Shocked by her question, I began to laugh. "Clearly you understand this," I answered.
"Yeah, I was in a meeting. Thinking 'what the fuck? why is he calling?'"
"Grey at least caught me during a down moment. Still, I'm so scared. I don't know how we're going to survive this."
"I know," she said. "But you will be okay. And better things are coming."
The last 48 hrs have been spent dealing with the shock and anxiety from Friday. We've been replaying all that happened and the reality is there was nothing Grey did that we are aware of that caused this unexpected decision. Still, it's a blow that we were unprepared for.
That said, there's also been a sense of relief. Grey has struggled with this position as it was far from a good fit. I can't get into specifics about this, as this isn't my story to tell, but over the last few months I've watched my husband drop into a deep depression working his butt off for something he didn't believe in. And it caused so much tension as I am now in a position where I can move ahead while he was feeling left behind.
In the last 48 hrs, I've been watching Grey transform back to his old self. Fueled by the outpouring of support we've received from family and friends (and thank you isn't enough for all of you who left comments or reached out), he's begun warming up his contacts and polishing his resume. Watching him pour through job postings, he's found two separate positions he was initially considered for before he took this past position, told he was a leading candidate for both. And we're seeing more options that he either fits to a T or is fairly close. In short, there's hope for something very good to come out of this.
People keep asking me how I'm doing with all of this. Honestly, it's mixed. One moment I'm filled with anxiety, wondering how the hell I'm going to support a family of four on a postdoc salary. Yes, there's resources we can tap and there's some movement coming down the pipeline to resolve our situation with our condo, but there's still a lot of balls in the air.
But then there's those moments where I remember what brought us here to begin with. The fact that job security is becoming more of an illusion in this country. Over the last year, I've heard stories from many physicians talking about forced pay-cuts they've had to endure. I've heard from friends from undergrad who are still reeling from anti-union laws that put their jobs as teachers in jeopardy. I've watched academia shrink more and more, with professors spending most of their time fighting for grant money or managing administrative duties instead of pursuing the research that they love. In short, there is no more "safety" in employment. Just like there isn't in life.
Last fall, just before our cross-country move, I found myself rereading Steve Jobs's commencement address in 2005. Titled "You've got to find what you love," Jobs makes a strong argument for why it's important to take the risk and pursue ideas or dreams that make you want to get out of bed in the morning. Over the past couple of days, I've been thinking about Jobs's speech, particularly this part:
When I was 17, I read a quote that went something like: "If you live each day as if it was your last, someday you'll most certainly be right." It made an impression on me, and since then, for the past 33 years, I have looked in the mirror every morning and asked myself: "If today were the last day of my life, would I want to do what I am about to do today?" And whenever the answer has been "No" for too many days in a row, I know I need to change something.
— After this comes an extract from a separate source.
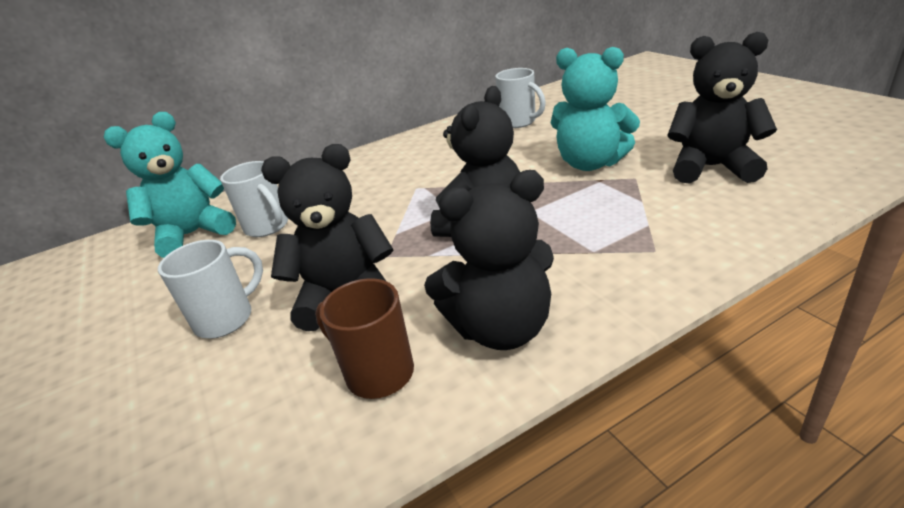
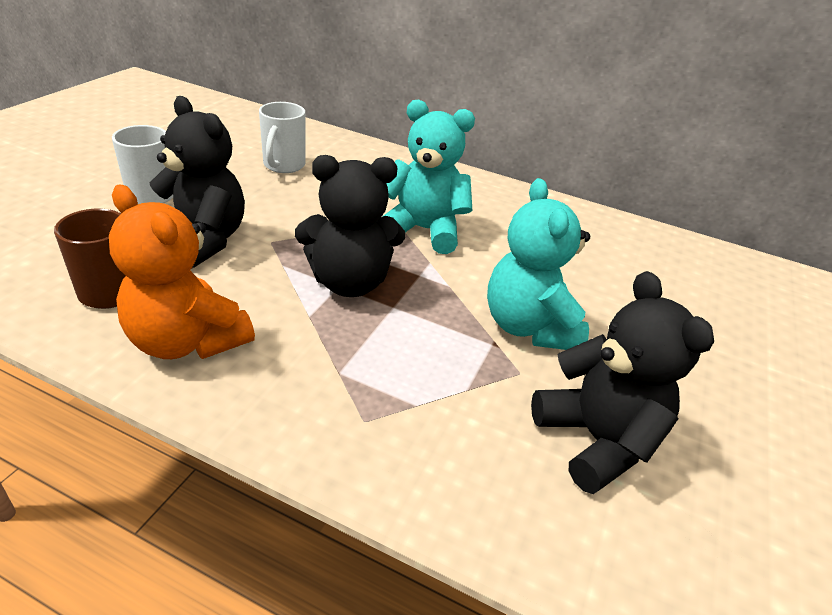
camera: 45 degrees right, 5 degrees up
turquoise teddy bear [104,112,236,258] -> turquoise teddy bear moved to [382,100,475,254]
black teddy bear [424,170,554,350] -> orange teddy bear [109,185,255,359]
white mug [495,68,546,128] -> none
Remembering that I'll be dead soon is the most important tool I've ever encountered to help me make the big choices in life. Because almost everything — all external expectations, all pride, all fear of embarrassment or failure — these things just fall away in the face of death, leaving only what is truly important. Remembering that you are going to die is the best way I know to avoid the trap of thinking you have something to lose. You are already naked. There is no reason not to follow your heart.48 hours later, I truly do feel naked. Exposed and with no safety net. It's terrifying. But it also means that there's nothing holding us back.
Grey is charging full steam ahead. And I'm working on being more than brave; I'm working on changing my heart too. All while cheering him on.
48 hours later, we're not okay. But we're better than we were.